The idea is to tile the genome by overlapping regions even though we do not know the genome in advanceassemble each of these in turn, then glue all these local assemblies together to form one big assembly of the entire genome. The results of the algorithm depend on the variation in the size of the DNA fragments. Table 2 illustrates how the number of paths connecting a given read pair can vary, both across pairs and also as a function of the standard deviation SD in the size of the DNA fragment.
First, consider walking across read pairs using reads from the entire E. Number of read pair closures in E. The table shows the histogram of the number of closures found per read pair, for each of two choices of library SD, and for each of two strategies.
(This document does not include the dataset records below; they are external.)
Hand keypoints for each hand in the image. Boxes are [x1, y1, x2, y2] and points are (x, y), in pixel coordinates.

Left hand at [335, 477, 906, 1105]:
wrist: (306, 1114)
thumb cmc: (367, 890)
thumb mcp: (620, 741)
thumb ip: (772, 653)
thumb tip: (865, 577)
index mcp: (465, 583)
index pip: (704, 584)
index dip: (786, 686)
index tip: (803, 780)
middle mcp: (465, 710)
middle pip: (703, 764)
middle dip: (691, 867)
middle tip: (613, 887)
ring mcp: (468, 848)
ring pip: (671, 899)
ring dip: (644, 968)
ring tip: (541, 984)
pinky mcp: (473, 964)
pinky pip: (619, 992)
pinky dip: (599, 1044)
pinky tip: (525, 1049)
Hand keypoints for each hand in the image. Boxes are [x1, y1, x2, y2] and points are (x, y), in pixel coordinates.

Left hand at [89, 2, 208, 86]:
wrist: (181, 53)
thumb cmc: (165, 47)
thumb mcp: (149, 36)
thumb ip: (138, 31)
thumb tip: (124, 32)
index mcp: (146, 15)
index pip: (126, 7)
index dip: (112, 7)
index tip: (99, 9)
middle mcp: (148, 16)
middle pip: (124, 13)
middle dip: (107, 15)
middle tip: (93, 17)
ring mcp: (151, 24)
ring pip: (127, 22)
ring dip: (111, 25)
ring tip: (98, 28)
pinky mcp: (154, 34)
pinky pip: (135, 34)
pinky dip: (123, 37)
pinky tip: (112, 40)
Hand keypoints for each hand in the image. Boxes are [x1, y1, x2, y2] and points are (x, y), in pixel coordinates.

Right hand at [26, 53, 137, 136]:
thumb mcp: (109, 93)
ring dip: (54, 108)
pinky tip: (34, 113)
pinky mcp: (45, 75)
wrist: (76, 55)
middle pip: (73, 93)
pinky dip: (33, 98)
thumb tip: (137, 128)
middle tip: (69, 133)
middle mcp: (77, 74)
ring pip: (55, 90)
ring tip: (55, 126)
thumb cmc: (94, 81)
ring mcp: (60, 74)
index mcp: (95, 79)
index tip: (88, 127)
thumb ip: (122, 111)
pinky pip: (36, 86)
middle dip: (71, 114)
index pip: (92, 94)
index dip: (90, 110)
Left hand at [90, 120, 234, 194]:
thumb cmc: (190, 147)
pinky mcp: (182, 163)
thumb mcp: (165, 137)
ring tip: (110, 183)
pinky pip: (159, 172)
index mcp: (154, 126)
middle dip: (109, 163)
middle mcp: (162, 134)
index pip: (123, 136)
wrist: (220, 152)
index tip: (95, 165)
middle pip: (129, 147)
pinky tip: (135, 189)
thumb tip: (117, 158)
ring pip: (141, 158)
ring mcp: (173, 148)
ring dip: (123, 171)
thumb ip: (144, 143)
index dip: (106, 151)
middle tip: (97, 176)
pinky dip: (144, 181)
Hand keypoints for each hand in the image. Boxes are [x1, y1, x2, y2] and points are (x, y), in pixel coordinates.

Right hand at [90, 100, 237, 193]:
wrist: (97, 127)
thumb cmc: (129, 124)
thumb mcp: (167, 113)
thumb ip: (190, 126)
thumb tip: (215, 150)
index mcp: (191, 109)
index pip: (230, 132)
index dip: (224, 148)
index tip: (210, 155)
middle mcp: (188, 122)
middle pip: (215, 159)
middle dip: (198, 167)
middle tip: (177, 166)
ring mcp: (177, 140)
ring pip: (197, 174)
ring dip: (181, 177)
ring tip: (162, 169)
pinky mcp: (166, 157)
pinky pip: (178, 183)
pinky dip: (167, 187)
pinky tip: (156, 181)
Rows give the nonoverlapping closure count ranges. In the first strategy, reads from the entire genome are used in the walk. In the second strategy, we picked kb regions and walked short fragments from them using only the reads within a given region. Dde strategy 2, we used randomly chosen kb regions and short fragments from each.
It is possible for a pair to be reported as having zero closures because whereas we searched for closures having no more than 3 SDs of stretch, the underlying distribution of fragments includes some that are stretched more.
It is also possible that zero closures could result from lack of coverage, although this would be a rare event. These read pairs having large numbers of closures pose a complex series of problems. First, the number of closures could easily be so large that it would be impossible to store them, let alone compute them. More importantly, even if we could compute all these closures, rewds would be no way to sort them out so as to ultimately yield a usable and relatively untangled final answer for the assembly.
Finally, since we cannot compute, store, or use such a gargantuan set of closures, the algorithms must be designed to terminate in the worst cases, thereby failing to return any closures at all. This will lead to holes in the final assembly, generally in the most repetitive places. Indeed, if we always found all paths, we would expect assemblies to have ambiguities rather than errors, in all cases.
One approach to this problem of too many closures is to localize the qssembly, so that only reads from the correct region are used to construct closures.
Table 2 offers an optimistic preview of how well this might work: If we could localize, then the all paths problem would become much simpler. The right half of Table 2 reports the mirco that would be obtained if one could use only reads from a kb region containing the read pair. The unipath computation ignores the pairing of reads. Now with the unipaths and read pairs in whol-egenome, we are ready to localize.
The ideal seed unipaths are long and of low copy number ideally one. Copy number is inferred from read coverage of the unipaths.